Just another overconfident backpacker swallowed up by the Alaskan wilderness. He closed the file and tossed it to Prince. “Corcoran wasn’t into keeping up with the paperwork. I talked to John Barton about it, and he said the family was all over the Wood-Tikchik for four months. They fought us suspending the search. And they fought the presumptive death hearing.”

“And now her father calls us the first of every month, checking to see if we’ve found her.”

“Yeah.”

Prince closed the file and tossed it back. “Okay, you can be boss.”

“Gee, thanks,” Liam said, but he knew what she meant. Next to domestic disputes, reporting deaths to surviving family and friends was the law officer’s least favorite job.

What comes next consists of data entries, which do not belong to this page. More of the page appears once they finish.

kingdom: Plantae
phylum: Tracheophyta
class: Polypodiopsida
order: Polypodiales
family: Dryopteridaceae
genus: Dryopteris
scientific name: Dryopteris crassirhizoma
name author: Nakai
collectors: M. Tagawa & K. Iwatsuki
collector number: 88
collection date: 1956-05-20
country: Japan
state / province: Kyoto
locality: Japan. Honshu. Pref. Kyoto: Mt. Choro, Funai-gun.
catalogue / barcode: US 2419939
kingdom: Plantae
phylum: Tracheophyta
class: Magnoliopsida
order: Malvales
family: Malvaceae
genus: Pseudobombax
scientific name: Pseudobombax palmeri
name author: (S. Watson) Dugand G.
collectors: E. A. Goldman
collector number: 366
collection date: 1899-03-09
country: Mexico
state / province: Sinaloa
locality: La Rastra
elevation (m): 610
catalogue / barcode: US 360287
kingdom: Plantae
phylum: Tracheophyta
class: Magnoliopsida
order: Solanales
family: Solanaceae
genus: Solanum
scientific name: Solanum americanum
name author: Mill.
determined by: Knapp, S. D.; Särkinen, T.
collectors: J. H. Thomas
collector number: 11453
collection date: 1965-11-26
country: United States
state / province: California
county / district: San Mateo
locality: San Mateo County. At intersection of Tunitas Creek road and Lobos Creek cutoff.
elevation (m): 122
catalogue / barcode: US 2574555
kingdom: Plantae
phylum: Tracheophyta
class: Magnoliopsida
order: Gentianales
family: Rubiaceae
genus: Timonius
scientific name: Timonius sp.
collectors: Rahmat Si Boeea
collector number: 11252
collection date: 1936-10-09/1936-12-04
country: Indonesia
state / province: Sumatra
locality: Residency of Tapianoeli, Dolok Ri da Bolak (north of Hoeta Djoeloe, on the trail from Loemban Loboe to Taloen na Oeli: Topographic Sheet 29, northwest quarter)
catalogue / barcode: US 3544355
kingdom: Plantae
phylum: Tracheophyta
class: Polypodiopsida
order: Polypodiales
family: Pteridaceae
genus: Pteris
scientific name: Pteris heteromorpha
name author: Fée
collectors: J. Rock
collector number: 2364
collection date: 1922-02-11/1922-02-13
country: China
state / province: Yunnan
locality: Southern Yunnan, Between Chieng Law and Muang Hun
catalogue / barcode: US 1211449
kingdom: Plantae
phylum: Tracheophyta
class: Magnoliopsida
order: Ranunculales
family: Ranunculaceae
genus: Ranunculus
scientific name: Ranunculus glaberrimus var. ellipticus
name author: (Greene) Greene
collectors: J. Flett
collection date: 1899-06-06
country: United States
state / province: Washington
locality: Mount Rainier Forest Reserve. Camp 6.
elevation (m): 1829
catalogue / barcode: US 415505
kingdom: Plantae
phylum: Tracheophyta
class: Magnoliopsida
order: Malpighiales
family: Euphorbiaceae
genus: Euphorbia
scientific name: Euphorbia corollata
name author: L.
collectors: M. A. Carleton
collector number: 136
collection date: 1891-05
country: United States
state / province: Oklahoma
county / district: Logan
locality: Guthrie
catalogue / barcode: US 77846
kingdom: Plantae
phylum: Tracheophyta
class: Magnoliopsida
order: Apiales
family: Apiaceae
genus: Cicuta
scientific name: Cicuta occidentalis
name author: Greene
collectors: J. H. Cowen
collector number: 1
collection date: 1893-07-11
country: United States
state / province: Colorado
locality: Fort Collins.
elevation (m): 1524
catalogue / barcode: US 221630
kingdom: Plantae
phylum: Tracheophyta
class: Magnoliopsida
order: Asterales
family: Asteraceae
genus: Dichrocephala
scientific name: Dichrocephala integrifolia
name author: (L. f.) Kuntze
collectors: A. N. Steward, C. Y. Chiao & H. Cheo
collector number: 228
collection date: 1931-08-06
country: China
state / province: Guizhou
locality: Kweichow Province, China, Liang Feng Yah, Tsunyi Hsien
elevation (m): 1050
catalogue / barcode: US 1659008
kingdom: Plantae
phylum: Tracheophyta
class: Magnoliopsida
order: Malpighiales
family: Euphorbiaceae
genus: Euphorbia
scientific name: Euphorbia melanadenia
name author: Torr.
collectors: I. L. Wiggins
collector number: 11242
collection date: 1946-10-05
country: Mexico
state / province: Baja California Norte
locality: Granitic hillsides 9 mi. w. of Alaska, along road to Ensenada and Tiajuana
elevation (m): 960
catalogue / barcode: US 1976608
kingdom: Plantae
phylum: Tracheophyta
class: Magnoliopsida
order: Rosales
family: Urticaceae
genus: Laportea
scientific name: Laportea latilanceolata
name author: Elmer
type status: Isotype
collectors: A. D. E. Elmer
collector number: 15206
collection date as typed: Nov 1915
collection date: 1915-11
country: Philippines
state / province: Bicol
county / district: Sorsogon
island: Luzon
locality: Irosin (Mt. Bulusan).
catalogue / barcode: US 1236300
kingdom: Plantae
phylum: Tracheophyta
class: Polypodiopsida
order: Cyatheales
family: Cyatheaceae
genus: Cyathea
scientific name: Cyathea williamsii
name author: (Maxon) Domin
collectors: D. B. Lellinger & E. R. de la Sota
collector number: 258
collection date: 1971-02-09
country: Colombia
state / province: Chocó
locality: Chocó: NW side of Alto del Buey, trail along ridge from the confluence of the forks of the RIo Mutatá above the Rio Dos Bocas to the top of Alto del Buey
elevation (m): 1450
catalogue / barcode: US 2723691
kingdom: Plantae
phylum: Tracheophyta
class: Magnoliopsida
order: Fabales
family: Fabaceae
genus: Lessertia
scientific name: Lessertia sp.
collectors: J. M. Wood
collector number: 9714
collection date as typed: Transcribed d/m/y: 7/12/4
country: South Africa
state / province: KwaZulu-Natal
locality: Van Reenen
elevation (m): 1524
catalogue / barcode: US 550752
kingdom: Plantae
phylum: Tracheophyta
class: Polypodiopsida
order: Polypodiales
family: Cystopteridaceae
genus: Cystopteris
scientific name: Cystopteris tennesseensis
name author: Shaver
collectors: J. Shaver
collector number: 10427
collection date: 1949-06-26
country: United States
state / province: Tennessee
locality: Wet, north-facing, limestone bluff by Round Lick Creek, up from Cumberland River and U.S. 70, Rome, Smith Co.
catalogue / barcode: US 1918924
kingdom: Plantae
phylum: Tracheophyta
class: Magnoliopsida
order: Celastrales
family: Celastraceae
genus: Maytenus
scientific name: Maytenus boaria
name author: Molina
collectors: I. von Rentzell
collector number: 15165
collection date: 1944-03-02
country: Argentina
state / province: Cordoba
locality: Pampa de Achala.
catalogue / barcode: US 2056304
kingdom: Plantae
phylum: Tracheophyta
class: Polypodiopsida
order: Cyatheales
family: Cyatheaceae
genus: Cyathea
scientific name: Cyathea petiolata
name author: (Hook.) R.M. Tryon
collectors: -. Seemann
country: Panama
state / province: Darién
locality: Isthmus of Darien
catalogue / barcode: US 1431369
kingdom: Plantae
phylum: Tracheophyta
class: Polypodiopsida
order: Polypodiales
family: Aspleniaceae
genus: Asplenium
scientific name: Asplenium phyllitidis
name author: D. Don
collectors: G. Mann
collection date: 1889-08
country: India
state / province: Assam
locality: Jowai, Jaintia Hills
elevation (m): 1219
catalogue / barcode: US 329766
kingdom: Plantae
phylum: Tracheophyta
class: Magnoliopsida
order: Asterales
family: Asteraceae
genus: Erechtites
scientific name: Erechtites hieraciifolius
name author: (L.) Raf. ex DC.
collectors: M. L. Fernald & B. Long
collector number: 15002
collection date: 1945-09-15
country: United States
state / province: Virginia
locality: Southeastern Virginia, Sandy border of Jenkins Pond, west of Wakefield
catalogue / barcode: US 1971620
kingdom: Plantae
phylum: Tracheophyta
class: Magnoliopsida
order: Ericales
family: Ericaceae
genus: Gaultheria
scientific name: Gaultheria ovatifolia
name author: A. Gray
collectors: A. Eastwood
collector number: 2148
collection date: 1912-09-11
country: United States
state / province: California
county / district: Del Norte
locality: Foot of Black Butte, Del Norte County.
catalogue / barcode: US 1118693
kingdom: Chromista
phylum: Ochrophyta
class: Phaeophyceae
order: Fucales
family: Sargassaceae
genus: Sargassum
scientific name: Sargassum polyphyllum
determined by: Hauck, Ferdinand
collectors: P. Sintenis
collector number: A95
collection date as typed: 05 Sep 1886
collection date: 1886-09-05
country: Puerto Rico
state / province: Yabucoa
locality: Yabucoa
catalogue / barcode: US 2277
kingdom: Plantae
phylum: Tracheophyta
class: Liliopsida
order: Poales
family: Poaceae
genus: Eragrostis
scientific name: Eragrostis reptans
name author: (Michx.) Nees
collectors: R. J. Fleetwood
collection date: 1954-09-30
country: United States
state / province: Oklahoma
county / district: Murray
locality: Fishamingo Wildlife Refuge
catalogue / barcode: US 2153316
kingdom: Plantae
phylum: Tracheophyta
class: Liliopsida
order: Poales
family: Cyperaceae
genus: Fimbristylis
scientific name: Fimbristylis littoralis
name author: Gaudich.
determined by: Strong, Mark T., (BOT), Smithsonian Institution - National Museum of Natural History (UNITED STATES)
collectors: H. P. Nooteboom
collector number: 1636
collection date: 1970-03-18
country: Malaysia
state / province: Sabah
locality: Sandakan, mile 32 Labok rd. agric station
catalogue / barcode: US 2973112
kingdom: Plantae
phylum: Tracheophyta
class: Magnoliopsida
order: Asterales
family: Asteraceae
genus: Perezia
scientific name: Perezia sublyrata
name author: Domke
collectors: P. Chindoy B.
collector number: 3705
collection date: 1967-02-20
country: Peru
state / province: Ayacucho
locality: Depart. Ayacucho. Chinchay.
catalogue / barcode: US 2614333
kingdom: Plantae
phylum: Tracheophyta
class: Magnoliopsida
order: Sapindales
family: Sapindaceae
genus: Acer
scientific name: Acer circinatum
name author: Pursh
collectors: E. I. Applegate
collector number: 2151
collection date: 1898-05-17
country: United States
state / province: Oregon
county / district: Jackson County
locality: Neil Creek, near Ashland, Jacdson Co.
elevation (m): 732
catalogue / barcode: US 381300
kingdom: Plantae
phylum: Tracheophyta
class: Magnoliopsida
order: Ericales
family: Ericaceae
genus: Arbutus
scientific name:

The phone rang and they were called out to a shooting at a home eleven miles up the road to Icky, which turned out to be an accidental discharge by a thirty-six-year-old man who shot himself in the hand with a.401 shotgun while taking it down from an overcrowded gun rack. His five-year-old daughter had been standing next to him at the time, and had caught some buckshot in her shoulder. Joe Gould, Newenham’s local and it would seem only paramedic, judging from the many crime scenes where Liam had encountered him, was already there, soothing the girl with a cherry Tootsie Roll Pop as he picked pellets out of her shoulder with surgical tweezers. She was sitting on her mother’s lap. The mother would occasionally glare over her shoulder at the father, who sat in a corner, largely ignored, weeping and wailing over a hand that would never pull the trigger on a weapon again.

Prince got the story out of the man (between sobs) and observed to Liam, “I’d call this a violation of basic safety rules, wouldn’t you, sir?”

“I would, and I’d arrest him for it, too,” Liam said, so they did and brought him before Bill for arraignment. Bill flayed what skin the guy had left with a blistering indictment of his lack of judgment, and they delivered him into the tender hands of Mamie Hagemeister at the local jail, who turned out to be a bosom buddy of the guy’s wife and godmother to his daughter. They found out later that she didn’t feed him for two days.

Meanwhile, back at the post, the door opened and a woman walked in. She was short, with the thick-waisted build of the Bay Yupik. Her eyes were dark and narrow, her expression wary. She was dressed in shabby slacks and a windbreaker, wore no makeup, and her long black hair was clean and neatly combed.